The veteran MP used the 45th anniversary of the Australian constitutional crisis that triggered the dismissal of Gough Whitlam to warn the chances of success in any future national vote would diminish if supporters of a republic were "driven by rage".
The federal opposition had pledged at last year's election to begin a process towards Australia becoming a republic if it won by putting a question to the voters by the end of its first term in office.
Speaking at the launch of a new book, The Truth About The Palace Letters, Ms Plibersek said any campaign that "seeks to trash the Queen is destined to fail".
"Even republicans respect the Queen – and will never accept her as a villain," she said.

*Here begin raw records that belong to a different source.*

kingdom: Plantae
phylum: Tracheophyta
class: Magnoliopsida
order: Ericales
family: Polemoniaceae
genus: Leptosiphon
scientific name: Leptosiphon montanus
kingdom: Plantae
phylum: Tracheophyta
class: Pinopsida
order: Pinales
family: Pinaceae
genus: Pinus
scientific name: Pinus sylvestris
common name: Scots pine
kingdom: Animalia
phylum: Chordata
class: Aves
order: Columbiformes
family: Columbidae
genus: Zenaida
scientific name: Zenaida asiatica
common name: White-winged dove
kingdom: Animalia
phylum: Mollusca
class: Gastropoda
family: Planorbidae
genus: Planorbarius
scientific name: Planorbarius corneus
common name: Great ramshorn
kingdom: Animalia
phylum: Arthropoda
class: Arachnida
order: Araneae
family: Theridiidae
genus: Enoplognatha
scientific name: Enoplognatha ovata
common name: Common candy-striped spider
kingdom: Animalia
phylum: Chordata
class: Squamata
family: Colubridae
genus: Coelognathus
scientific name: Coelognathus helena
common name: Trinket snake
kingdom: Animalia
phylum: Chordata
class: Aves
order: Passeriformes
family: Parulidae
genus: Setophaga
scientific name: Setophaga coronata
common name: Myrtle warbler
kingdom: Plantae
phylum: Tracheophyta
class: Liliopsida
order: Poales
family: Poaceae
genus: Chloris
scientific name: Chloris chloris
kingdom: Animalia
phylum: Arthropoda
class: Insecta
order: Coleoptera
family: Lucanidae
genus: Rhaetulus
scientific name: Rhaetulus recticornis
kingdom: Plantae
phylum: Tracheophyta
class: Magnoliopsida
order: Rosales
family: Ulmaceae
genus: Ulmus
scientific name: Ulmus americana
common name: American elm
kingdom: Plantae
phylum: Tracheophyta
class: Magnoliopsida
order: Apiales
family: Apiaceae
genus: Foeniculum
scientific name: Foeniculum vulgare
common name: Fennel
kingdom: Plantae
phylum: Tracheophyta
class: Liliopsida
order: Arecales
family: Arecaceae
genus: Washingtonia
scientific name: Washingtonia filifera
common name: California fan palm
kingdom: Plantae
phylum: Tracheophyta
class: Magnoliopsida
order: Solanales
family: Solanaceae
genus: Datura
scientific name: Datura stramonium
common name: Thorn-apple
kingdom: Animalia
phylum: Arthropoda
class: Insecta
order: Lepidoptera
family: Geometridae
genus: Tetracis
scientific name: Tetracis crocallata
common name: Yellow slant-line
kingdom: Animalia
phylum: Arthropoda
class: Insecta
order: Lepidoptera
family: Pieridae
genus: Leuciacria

"In the end, we need to make the case for an Australian republic; not the case against the British monarch."
More than 1200 pages of letters, telegrams and clippings sent between Sir John Kerr as governor-general of Australia and Sir Martin Charteris, Queen Elizabeth's then-private secretary between 1974 to 1977 were released in July.
They shed new light on Sir John's dismissal of the Whitlam government in November 1975.
After Whitlam's sacking, the Palace praised Sir John's decision not to inform the Queen as showing "admirable consideration", implying it had shielded her from criticism and kept the issue in Australia.
Ms Plibersek said republicans should not let the episode define Australia's national story.
"We can't let the dismissal and its resentments shape our case for a truly independent nation," she told the audience at Old Parliament House.
"I understand the temptation here – but we should resist it. Our republican story should project confidence – not bitterness."
She said any republic should be "born in hope and optimism" and not "tangled up in old battles".
The proposal for Australia to become a republic was defeated at a referendum in November 1999 by 55 to 45 per cent. The idea has languished ever since and there is widespread popular support for the royal family, with its younger members touring Australia in recent years to a rapturous response.
Former prime minister Malcolm Turnbull, who led the failed campaign, said in the last term of parliament any future vote should only be conducted after the Queen had died.
Prime Minister Scott Morrison has declared himself a proud constitutional monarchist and rehung a picture of the Queen in the Prime Minister's office when Mr Turnbull left Parliament. He has not committed a timeline to a referendum.
Ms Plibersek said a republic should offer a path to healing "our oldest national wound".
"The fight for an Australian republic cannot be separated from the fight for Voice, Treaty and Truth Telling," she said.
"As republicans, we should celebrate the best of us as a country. Mature, proud, egalitarian, multicultural."